_Exercise aim_
Your answer should hold each line of the material that contains the word "peruanas".

----

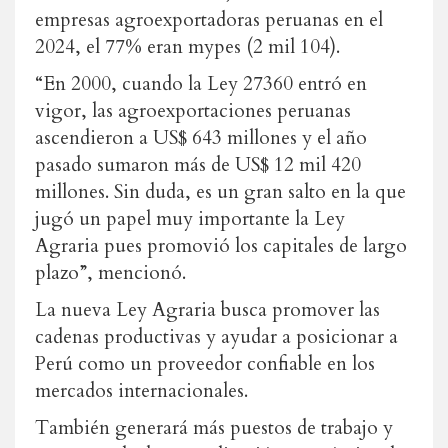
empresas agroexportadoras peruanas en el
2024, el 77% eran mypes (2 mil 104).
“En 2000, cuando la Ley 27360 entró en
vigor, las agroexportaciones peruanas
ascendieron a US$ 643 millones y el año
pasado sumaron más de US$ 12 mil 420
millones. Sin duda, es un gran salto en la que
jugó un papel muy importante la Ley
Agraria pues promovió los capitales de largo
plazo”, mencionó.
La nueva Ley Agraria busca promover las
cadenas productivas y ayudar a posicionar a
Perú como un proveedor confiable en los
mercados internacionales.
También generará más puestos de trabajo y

----

_Result for this task_
empresas agroexportadoras peruanas en el
vigor, las agroexportaciones peruanas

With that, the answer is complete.